### TASK BRIEF
From the line with "原则上，当我们以不同方式保护" to the last line of the data below, repeat every line exactly and add nothing.
(ENTRIES SHOWN)
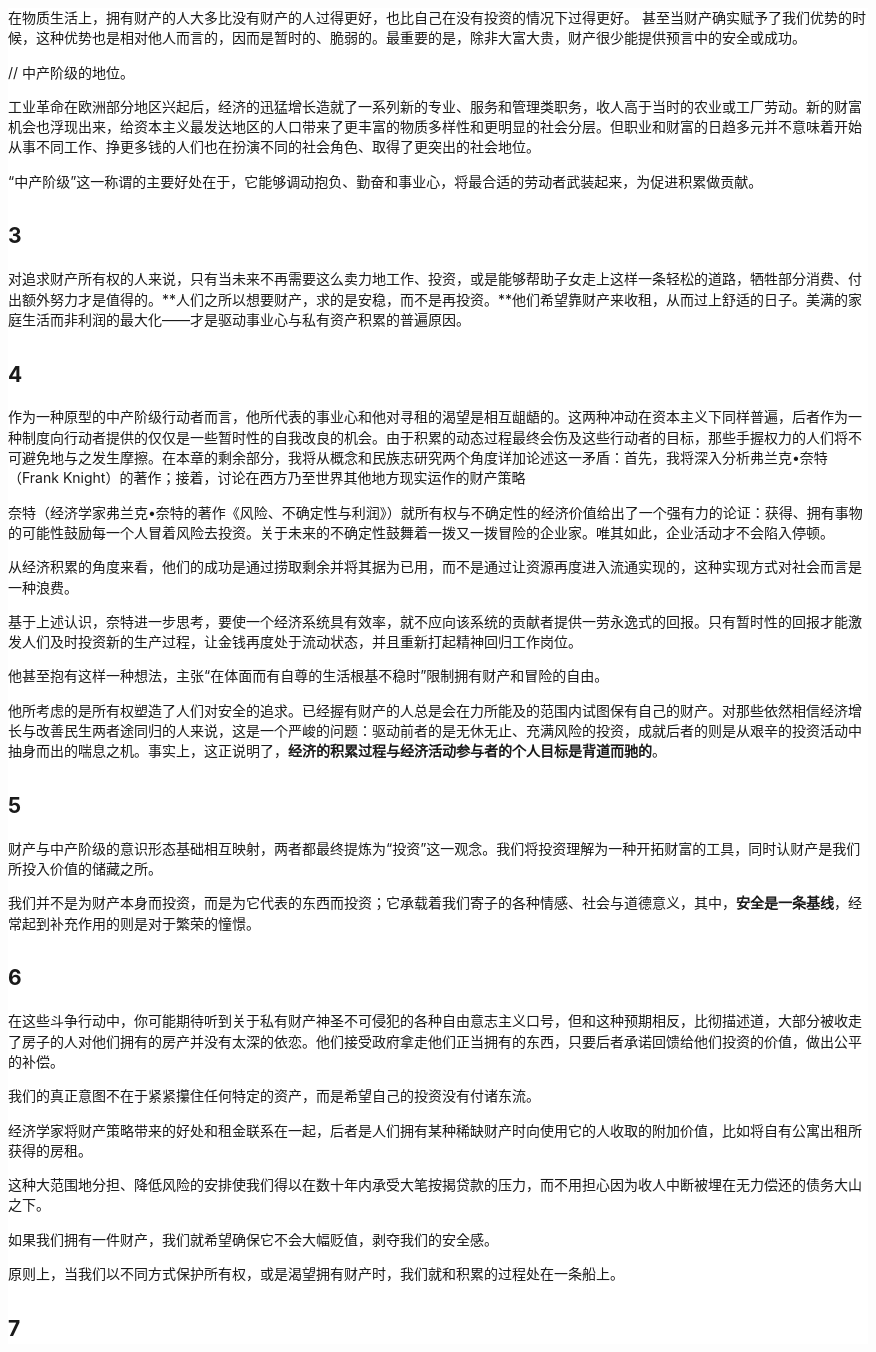 在物质生活上，拥有财产的人大多比没有财产的人过得更好，也比自己在没有投资的情况下过得更好。
甚至当财产确实赋予了我们优势的时候，这种优势也是相对他人而言的，因而是暂时的、脆弱的。最重要的是，除非大富大贵，财产很少能提供预言中的安全或成功。

// 中产阶级的地位。

工业革命在欧洲部分地区兴起后，经济的迅猛增长造就了一系列新的专业、服务和管理类职务，收人高于当时的农业或工厂劳动。新的财富机会也浮现出来，给资本主义最发达地区的人口带来了更丰富的物质多样性和更明显的社会分层。但职业和财富的日趋多元并不意味着开始从事不同工作、挣更多钱的人们也在扮演不同的社会角色、取得了更突出的社会地位。

“中产阶级”这一称谓的主要好处在于，它能够调动抱负、勤奋和事业心，将最合适的劳动者武装起来，为促进积累做贡献。

## 3

对追求财产所有权的人来说，只有当未来不再需要这么卖力地工作、投资，或是能够帮助子女走上这样一条轻松的道路，牺牲部分消费、付出额外努力才是值得的。**人们之所以想要财产，求的是安稳，而不是再投资。**他们希望靠财产来收租，从而过上舒适的日子。美满的家庭生活而非利润的最大化——才是驱动事业心与私有资产积累的普遍原因。

## 4

作为一种原型的中产阶级行动者而言，他所代表的事业心和他对寻租的渴望是相互龃龉的。这两种冲动在资本主义下同样普遍，后者作为一种制度向行动者提供的仅仅是一些暂时性的自我改良的机会。由于积累的动态过程最终会伤及这些行动者的目标，那些手握权力的人们将不可避免地与之发生摩擦。在本章的剩余部分，我将从概念和民族志研究两个角度详加论述这一矛盾：首先，我将深入分析弗兰克•奈特（Frank Knight）的著作；接着，讨论在西方乃至世界其他地方现实运作的财产策略

奈特（经济学家弗兰克•奈特的著作《风险、不确定性与利润》）就所有权与不确定性的经济价值给出了一个强有力的论证：获得、拥有事物的可能性鼓励每一个人冒着风险去投资。关于未来的不确定性鼓舞着一拨又一拨冒险的企业家。唯其如此，企业活动才不会陷入停顿。

从经济积累的角度来看，他们的成功是通过捞取剩余并将其据为已用，而不是通过让资源再度进入流通实现的，这种实现方式对社会而言是一种浪费。

基于上述认识，奈特进一步思考，要使一个经济系统具有效率，就不应向该系统的贡献者提供一劳永逸式的回报。只有暂时性的回报才能激发人们及时投资新的生产过程，让金钱再度处于流动状态，并且重新打起精神回归工作岗位。

他甚至抱有这样一种想法，主张“在体面而有自尊的生活根基不稳时”限制拥有财产和冒险的自由。

他所考虑的是所有权塑造了人们对安全的追求。已经握有财产的人总是会在力所能及的范围内试图保有自己的财产。对那些依然相信经济增长与改善民生两者途同归的人来说，这是一个严峻的问题：驱动前者的是无休无止、充满风险的投资，成就后者的则是从艰辛的投资活动中抽身而出的喘息之机。事实上，这正说明了，**经济的积累过程与经济活动参与者的个人目标是背道而驰的**。

## 5

财产与中产阶级的意识形态基础相互映射，两者都最终提炼为“投资”这一观念。我们将投资理解为一种开拓财富的工具，同时认财产是我们所投入价值的储藏之所。

我们并不是为财产本身而投资，而是为它代表的东西而投资；它承载着我们寄子的各种情感、社会与道德意义，其中，**安全是一条基线**，经常起到补充作用的则是对于繁荣的憧憬。

## 6

在这些斗争行动中，你可能期待听到关于私有财产神圣不可侵犯的各种自由意志主义口号，但和这种预期相反，比彻描述道，大部分被收走了房子的人对他们拥有的房产并没有太深的依恋。他们接受政府拿走他们正当拥有的东西，只要后者承诺回馈给他们投资的价值，做出公平的补偿。

我们的真正意图不在于紧紧攥住任何特定的资产，而是希望自己的投资没有付诸东流。

经济学家将财产策略带来的好处和租金联系在一起，后者是人们拥有某种稀缺财产时向使用它的人收取的附加价值，比如将自有公寓出租所获得的房租。

这种大范围地分担、降低风险的安排使我们得以在数十年内承受大笔按揭贷款的压力，而不用担心因为收人中断被埋在无力偿还的债务大山之下。

如果我们拥有一件财产，我们就希望确保它不会大幅贬值，剥夺我们的安全感。

原则上，当我们以不同方式保护所有权，或是渴望拥有财产时，我们就和积累的过程处在一条船上。

## 7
(End ENTRIES SHOWN)
### RESPONSE TO THIS TASK
原则上，当我们以不同方式保护所有权，或是渴望拥有财产时，我们就和积累的过程处在一条船上。

## 7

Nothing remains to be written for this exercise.